O Sporting de Paulo Bento nunca deixou perceber qual era a regra: dois jogadores sérvios experimentaram longos periodos de exclusão por “motivos disciplinares” nunca explicados mas com claro prejuizo para a equipa de futebol, no entanto, são conhecidos de todos episódios envolvendo Liedson, Polga, Moutinho, Veloso… que nunca mereceram qualquer castigo evidente – leia-se exemplar – por parte do Sporting.

Entrou a era de Carvalhal e as brilhantes 7 vitórias seguidas culminaram num fatídico Sporting-Mafra. De um desentendimento no banco depois de uma vitória para a Taça resulta a perda de um nóvel diretor desportivo, atropelado por todos os que contribuiram para a sua chegada no seu primeiro “atrito” com um jogador.

E se os adeptos se dividiram quanto aos culpados dessa situação, o jogo seguinte matou o assunto. Liedson marcou um golo na Trofa e saiu em ombros do confronto com Sá Pinto. “Se for preciso que ele dê uns sopapos no Carvalhal para continuar a marcar pode assentar-lhe já hoje!” – terão pensado alguns adeptos.

Ficou demonstrado que a “corda” em Alvalade partia sempre pelo lado de quem dirigia a equipa e não pelo jogador.

Resta concluir que a chegada de Costinha inverteu esta tendência e serviu este caso para marcar uma posição exemplar. E como não foi Costinha que apareceu em Alvalade a pedir trabalho, tem toda a legitimidade para aplicar aquilo que lhe foi pedido.

Mesmo que isse implique desfalcar a equipa de um jogador que, em todo o caso, nunca iria estar a 100%. Isto porque a disciplina e o profissionalismo dos jogadores não pode ser encaixado no calendário quando dá jeito.

A autoridade que, por agora, parece afastada das mãos de Carvalhal tem de ser delegada, neste caso, no diretor desportivo.
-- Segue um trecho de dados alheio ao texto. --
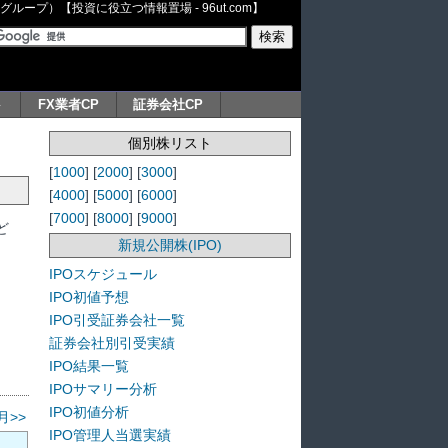
ープ）【投資に役立つ情報置場 - 96ut.com】
ト
FX業者CP
証券会社CP
個別株リスト
[
1000
] [
2000
] [
3000
]
[
4000
] [
5000
] [
6000
]
[
7000
] [
8000
] [
9000
]
ど
新規公開株(IPO)
IPOスケジュール
IPO初値予想
IPO引受証券会社一覧
証券会社別引受実績
IPO結果一覧
IPOサマリー分析
IPO初値分析
月>>
IPO管理人当選実績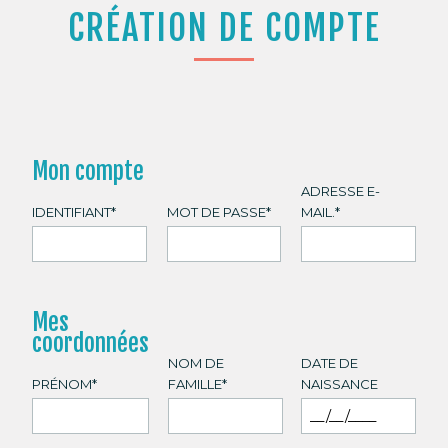
CRÉATION DE COMPTE
ADRESSE E-
IDENTIFIANT
*
MOT DE PASSE
*
MAIL.
*
NOM DE
DATE DE
PRÉNOM
*
FAMILLE
*
NAISSANCE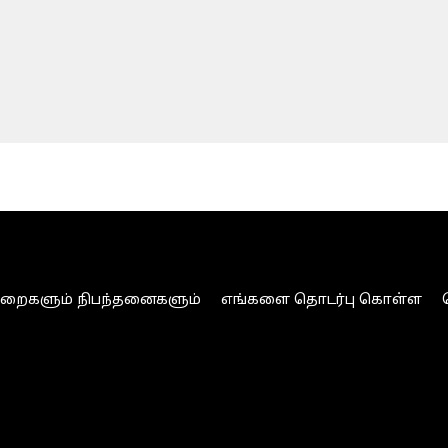
ுறைகளும் நிபந்தனைகளும்
எங்களை தொடர்பு கொள்ள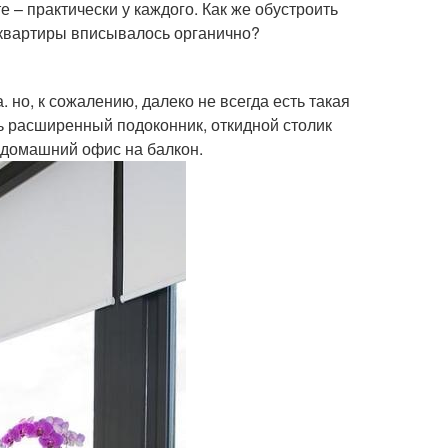
е – практически у каждого. Как же обустроить
н квартиры вписывалось органично?
но, к сожалению, далеко не всегда есть такая
ь расширенный подоконник, откидной столик
и домашний офис на балкон.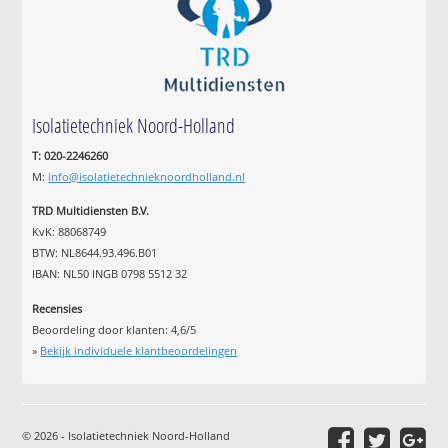
Isolatietechniek Noord-Holland
T: 020-2246260
M:
info@isolatietechnieknoordholland.nl
TRD Multidiensten B.V.
KvK: 88068749
BTW: NL8644.93.496.B01
IBAN: NL50 INGB 0798 5512 32
Recensies
Beoordeling door klanten:
4,6
/
5
»
Bekijk individuele klantbeoordelingen
© 2026 - Isolatietechniek Noord-Holland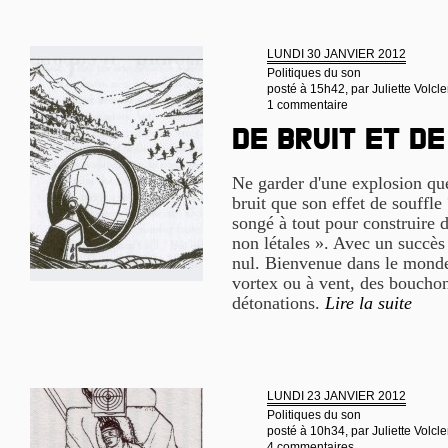
LUNDI 30 JANVIER 2012
Politiques du son
posté à 15h42, par
Juliette Volcle
1 commentaire
De bruit et d
Ne garder d'une explosion que
bruit que son effet de souffle 
songé à tout pour construire 
non létales ». Avec un succès
nul. Bienvenue dans le monde
vortex ou à vent, des bouchon
détonations.
Lire la suite
LUNDI 23 JANVIER 2012
Politiques du son
posté à 10h34, par
Juliette Volcle
4 commentaires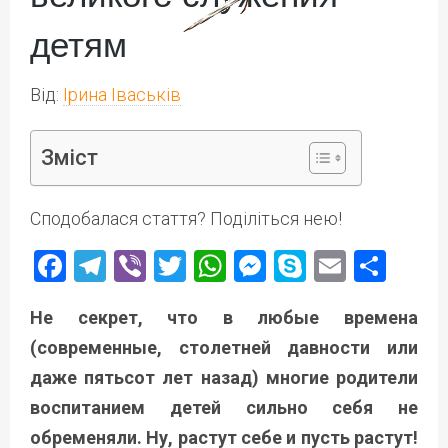
детям
Від:
Ірина Іваськів
Зміст
Сподобалася стаття? Поділіться нею!
Facebook
Telegram
Viber
Twitter
WhatsApp
Messenger
Skype
Email
Под
Не секрет, что в любые времена
(современные, столетней давности или
даже пятьсот лет назад) многие родители
воспитанием детей сильно себя не
обременяли. Ну, растут себе и пусть растут!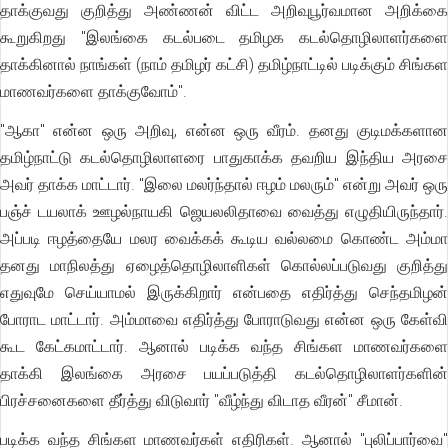
தாக்குவது குறித்து அண்ணன் விட்ட அறிவுபூர்வமான அறிக்கை
கூறுகிறது "இலங்கை கடல்படை தமிழக கடல்தொழிலாளர்களை
தாக்கினால் நாங்கள் (நாம் தமிழர் கட்சி) தமிழ்நாட்டில் படிக்கும் சிங்கள
மாணவர்களை தாக்குவோம்".
"ஆகா" என்ன ஒரு அறிவு, என்ன ஒரு வீரம். தனது குடிமக்களான
தமிழ்நாட்டு கடல்தொழிலாளரை பாதுகாக்க தவறிய இந்திய அரசை
அவர் தாக்க மாட்டார். "இலை மலர்ந்தால் ஈழம் மலரும்" என்று அவர் ஒரு
பஞ்ச் டயலாக் ஊழல்நாயகி ஜெயலலிதாவை வைத்து எழுதியிருந்தார்.
அப்படி ஈழத்தையே மலர வைக்கக் கூடிய வல்லமை கொண்ட அம்மா
தனது மாநிலத்து ஏழைத்தொழிலாளிகள் கொல்லப்படுவது குறித்து
எதுவுமே செய்யாமல் இருக்கிறார் என்பதை எதிர்த்து செந்தமிழன்
போராட மாட்டார். அம்மாவை எதிர்த்து போராடுவது என்ன ஒரு கேள்வி
கூட கேட்கமாட்டார். ஆனால் படிக்க வந்த சிங்கள மாணவர்களை
தாக்கி இலங்கை அரசை பயப்படுத்தி கடல்தொழிலாளர்களின்
பிரச்சனைகளை தீர்த்து விடுவார் "வீழ்ந்து விடாத வீரன்" சீமான்.
படிக்க வந்த சிங்கள மாணவர்கள் எதிரிகள். ஆனால் "புலிப்பார்வை"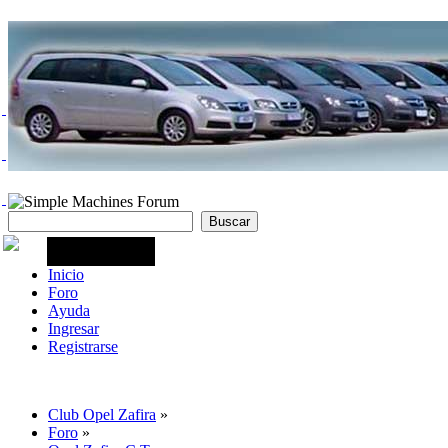
Inicio
Foro
Ayuda
Ingresar
Registrarse
Club Opel Zafira
»
Foro
»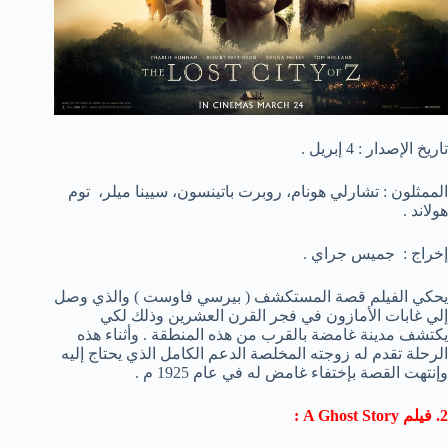
تاريخ الإصدار : 4 إبريل .
الممثلون : تشارلي هونام، روبرت باتينسون، سيينا ميلر، توم
هولاند .
إخراج : جميس جراي .
يحكي الفيلم قصة المستكشف ( بيرسي فاوست ) والذي وصل
إلي غابات الأمازون في فجر القرن العشرين وذلك لكي
يكتشف مدينة غامضة بالقرب من هذه المنطقة . وأثناء هذه
الرحلة تقدم له زوجته المخلصة الدعم الكامل الذي يحتاج إليه
وإنتهت القصة بإختفاء غامض له في عام 1925 م .
2. فيلم A Ghost Story :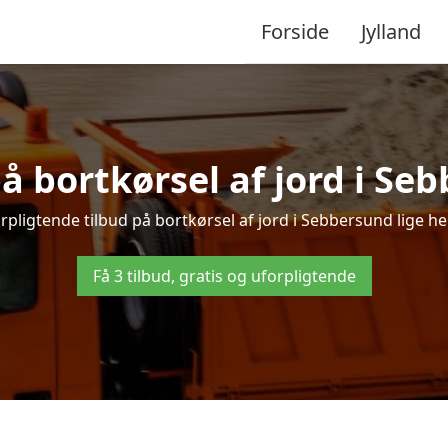
Forside
Jylland
på bortkørsel af jord i Se
rpligtende tilbud på bortkørsel af jord i Sebbersund lige her 
Få 3 tilbud, gratis og uforpligtende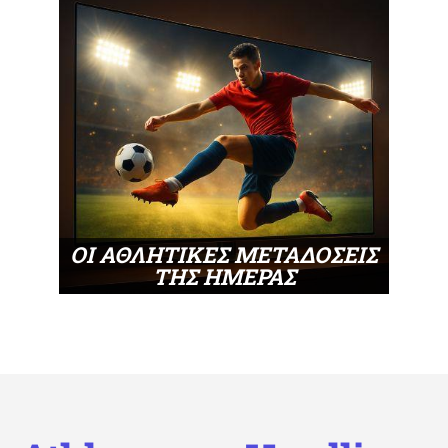
ΟΙ ΑΘΛΗΤΙΚΕΣ ΜΕΤΑΔΟΣΕΙΣ
ΤΗΣ ΗΜΕΡΑΣ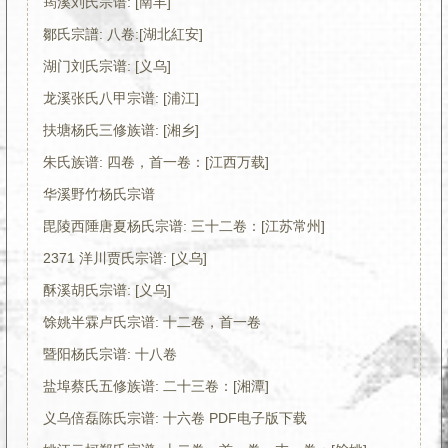
筠溪刘氏宗谱: [南丰]
鄒氏宗譜: 八卷:[湖北紅安]
湖门刘氏宗谱: [义乌]
龙溪张氏八甲宗谱: [浦江]
扶塘杨氏三修族谱: [湘乡]
朱氏族谱: 四卷，首一卷：[江西万载]
华溪野竹杨氏宗谱
毘陵西陲唐夏杨氏宗谱: 三十二卷：[江苏常州]
2371 洋川贾氏宗谱: [义乌]
酥溪胡氏宗谱: [义乌]
馀姚半霖卢氏宗谱: 十二卷，首一卷
暨阳杨氏宗谱: 十八卷
盐埠蔡氏五修族谱: 二十三卷：[湘潭]
义乌倍磊陈氏宗谱: 十六卷 PDF电子版下载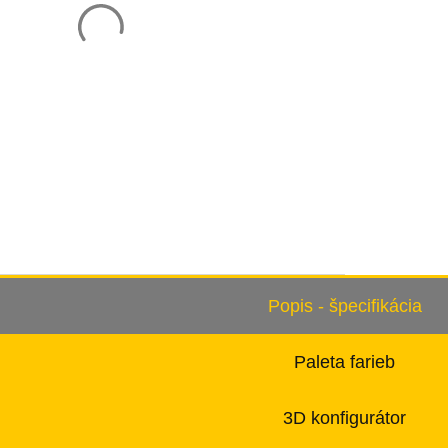
Popis - špecifikácia
Paleta farieb
3D konfigurátor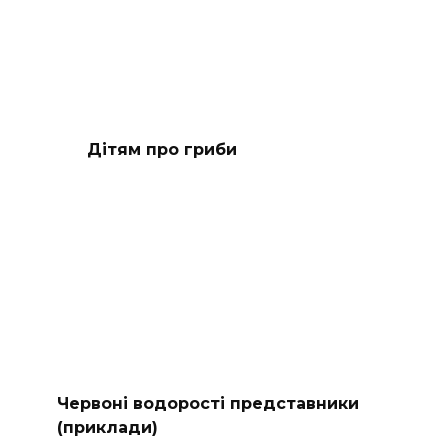
Дітям про гриби
Червоні водорості представники
(приклади)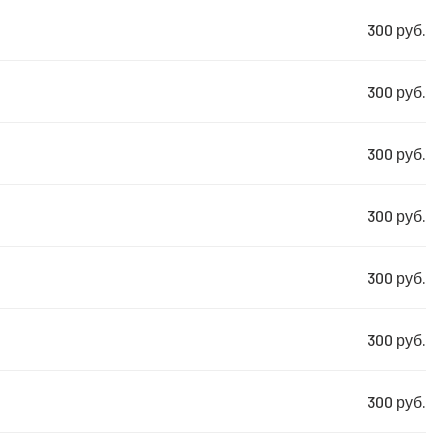
300 руб.
300 руб.
300 руб.
300 руб.
300 руб.
300 руб.
300 руб.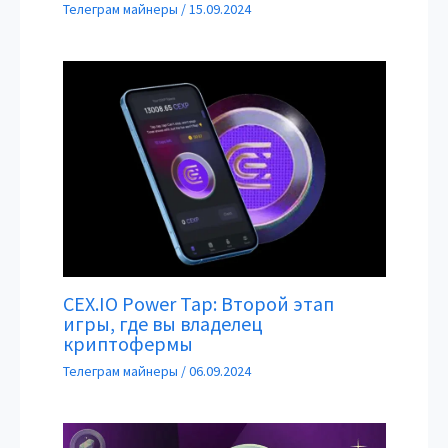
Телеграм майнеры
/
15.09.2024
CEX.IO Power Tap: Второй этап
игры, где вы владелец
криптофермы
Телеграм майнеры
/
06.09.2024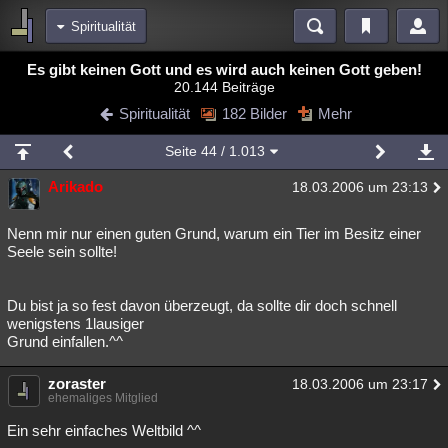
Spiritualität
Bereiche
Es gibt keinen Gott und es wird auch keinen Gott geben!
20.144 Beiträge
Echtzeit
Diskussionen
Blogs
Videos
Statistiken
Spiritualität
182 Bilder
Mehr
Chat
Wiki
Neuigkeiten
2
Seite
44
/ 1.013
meine Rubriken
Arikado
18.03.2006 um 23:13
Menschen
Wissenschaft
Politik
Mystery
Kriminalfälle
Spiritualität
Verschwörungen
Technologie
Ufologie
Nenn mir nur einen guten Grund, warum ein Tier im Besitz einer
Seele sein sollte!
Natur
Umfragen
Unterhaltung
weitere Rubriken
Du bist ja so fest davon überzeugt, da sollte dir doch schnell
wenigstens 1lausiger
Philosophie
Träume
Orte
Esoterik
Literatur
Grund einfallen.^^
Astronomie
Helpdesk
Gruppen
Gaming
Filme
zoraster
18.03.2006 um 23:17
ehemaliges Mitglied
Musik
Clash
Verbesserungen
Allmystery
English
Ein sehr einfaches Weltbild ^^
Übersichten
Porque é sua missão fazer nascer um espirito de união e vencedor que tem de ser posto em campo em todos os jogos do Sporting, e não apenas contra o Atlético de Madrid. O clube tem de ser superior ao Marat, e superior ao Liedson, se quiser personificar uma equipa competitva e em comunhão de objectivos.

Há quem defenda o russo sem perceber que foi o próprio a requisitar a sua exclusão da equipa. Que o Sporting foi punido por ele não entrar em campo e que a”a disciplina serve para garantir a vitória”.

Permitam-me a correção: a disciplina serve para formar uma equipa e que o Sporting será punido enquanto se mantiver refém dos “humores” dos seus jogadores, com a agravante de cada caso ser um exemplo para o restante plantel. As vitórias, contra o Trofense ou contra o Atlético, vêm depois da disciplina e da equipa.